— MATERIALS PROVIDED —
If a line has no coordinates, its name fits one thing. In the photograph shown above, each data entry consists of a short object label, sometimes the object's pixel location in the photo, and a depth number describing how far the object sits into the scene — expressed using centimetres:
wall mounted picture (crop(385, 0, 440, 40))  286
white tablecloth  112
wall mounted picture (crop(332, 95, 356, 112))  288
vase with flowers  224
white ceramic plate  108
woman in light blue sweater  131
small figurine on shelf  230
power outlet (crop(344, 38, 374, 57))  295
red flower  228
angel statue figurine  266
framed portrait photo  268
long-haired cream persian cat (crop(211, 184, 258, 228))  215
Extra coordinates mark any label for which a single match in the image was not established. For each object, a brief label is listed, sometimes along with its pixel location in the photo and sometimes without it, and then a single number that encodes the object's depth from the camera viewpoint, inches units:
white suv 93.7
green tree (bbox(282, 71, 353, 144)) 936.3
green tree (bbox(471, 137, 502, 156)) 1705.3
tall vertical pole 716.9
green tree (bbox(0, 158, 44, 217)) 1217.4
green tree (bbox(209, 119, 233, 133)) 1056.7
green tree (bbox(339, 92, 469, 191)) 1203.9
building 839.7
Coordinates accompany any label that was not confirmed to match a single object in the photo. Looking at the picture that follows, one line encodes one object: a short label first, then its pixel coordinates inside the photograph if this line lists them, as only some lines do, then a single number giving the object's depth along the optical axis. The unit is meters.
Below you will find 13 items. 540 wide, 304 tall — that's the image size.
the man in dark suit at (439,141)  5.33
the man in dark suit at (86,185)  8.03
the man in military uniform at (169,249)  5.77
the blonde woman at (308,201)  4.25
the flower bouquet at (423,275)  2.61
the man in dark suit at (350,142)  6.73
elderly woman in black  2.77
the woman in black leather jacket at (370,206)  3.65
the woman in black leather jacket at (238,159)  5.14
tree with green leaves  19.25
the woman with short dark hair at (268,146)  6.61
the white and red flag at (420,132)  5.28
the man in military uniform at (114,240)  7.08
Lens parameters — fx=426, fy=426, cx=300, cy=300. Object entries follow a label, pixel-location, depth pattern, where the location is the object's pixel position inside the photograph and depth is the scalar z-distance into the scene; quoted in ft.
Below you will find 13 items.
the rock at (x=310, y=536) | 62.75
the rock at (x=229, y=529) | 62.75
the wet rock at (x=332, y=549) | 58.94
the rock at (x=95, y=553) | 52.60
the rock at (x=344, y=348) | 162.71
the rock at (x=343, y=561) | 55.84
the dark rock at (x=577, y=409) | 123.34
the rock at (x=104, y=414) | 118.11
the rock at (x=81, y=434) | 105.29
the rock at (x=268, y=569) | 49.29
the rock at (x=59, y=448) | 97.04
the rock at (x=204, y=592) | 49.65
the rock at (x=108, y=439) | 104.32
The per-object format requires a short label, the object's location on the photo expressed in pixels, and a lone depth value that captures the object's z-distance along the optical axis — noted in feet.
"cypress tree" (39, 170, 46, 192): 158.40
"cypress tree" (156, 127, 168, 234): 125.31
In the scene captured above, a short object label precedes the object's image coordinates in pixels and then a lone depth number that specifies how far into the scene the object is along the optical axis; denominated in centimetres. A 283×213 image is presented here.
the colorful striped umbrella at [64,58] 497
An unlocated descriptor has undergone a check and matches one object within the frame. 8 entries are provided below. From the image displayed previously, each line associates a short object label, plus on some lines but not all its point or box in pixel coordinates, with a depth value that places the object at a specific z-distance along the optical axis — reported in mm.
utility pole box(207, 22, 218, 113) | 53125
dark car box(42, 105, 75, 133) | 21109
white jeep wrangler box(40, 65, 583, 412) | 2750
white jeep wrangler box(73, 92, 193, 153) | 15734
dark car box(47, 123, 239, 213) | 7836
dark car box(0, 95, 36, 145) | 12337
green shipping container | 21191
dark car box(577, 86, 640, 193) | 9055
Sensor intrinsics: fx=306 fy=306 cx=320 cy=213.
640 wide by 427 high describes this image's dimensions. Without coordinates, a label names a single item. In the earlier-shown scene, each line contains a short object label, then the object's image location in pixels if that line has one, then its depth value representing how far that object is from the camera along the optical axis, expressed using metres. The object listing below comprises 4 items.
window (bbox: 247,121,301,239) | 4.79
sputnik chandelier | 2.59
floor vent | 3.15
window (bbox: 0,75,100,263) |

— YOUR GOAL —
Only one stretch of the records above is wanted: the lines between the one holding "green tree (bbox(282, 71, 353, 144)) 936.3" and the one holding "the man in military uniform at (114,240)", inclusive, reproduced exactly.

— WRITTEN RESPONSE —
green tree (bbox(282, 71, 353, 144)) 936.3
green tree (bbox(471, 137, 502, 156)) 1705.3
tall vertical pole 716.9
green tree (bbox(0, 158, 44, 217)) 1217.4
green tree (bbox(209, 119, 233, 133)) 1056.7
green tree (bbox(339, 92, 469, 191)) 1203.9
building 839.7
Coordinates accompany any label that was not confirmed to match a single object in the photo. Looking at the picture that follows, one line encodes one object: a short label first, then its pixel coordinates inside the photograph if this line lists them, as only some lines do, then a single number giving the object's depth along the optical axis. The unit is meters.
Below you will find 13 items. 540 wide, 304 tall — that's the image size.
the man in dark suit at (439,141)  5.33
the man in dark suit at (86,185)  8.03
the man in military uniform at (169,249)  5.77
the blonde woman at (308,201)  4.25
the flower bouquet at (423,275)  2.61
the man in dark suit at (350,142)  6.73
elderly woman in black  2.77
the woman in black leather jacket at (370,206)  3.65
the woman in black leather jacket at (238,159)  5.14
tree with green leaves  19.25
the woman with short dark hair at (268,146)  6.61
the white and red flag at (420,132)  5.28
the man in military uniform at (114,240)  7.08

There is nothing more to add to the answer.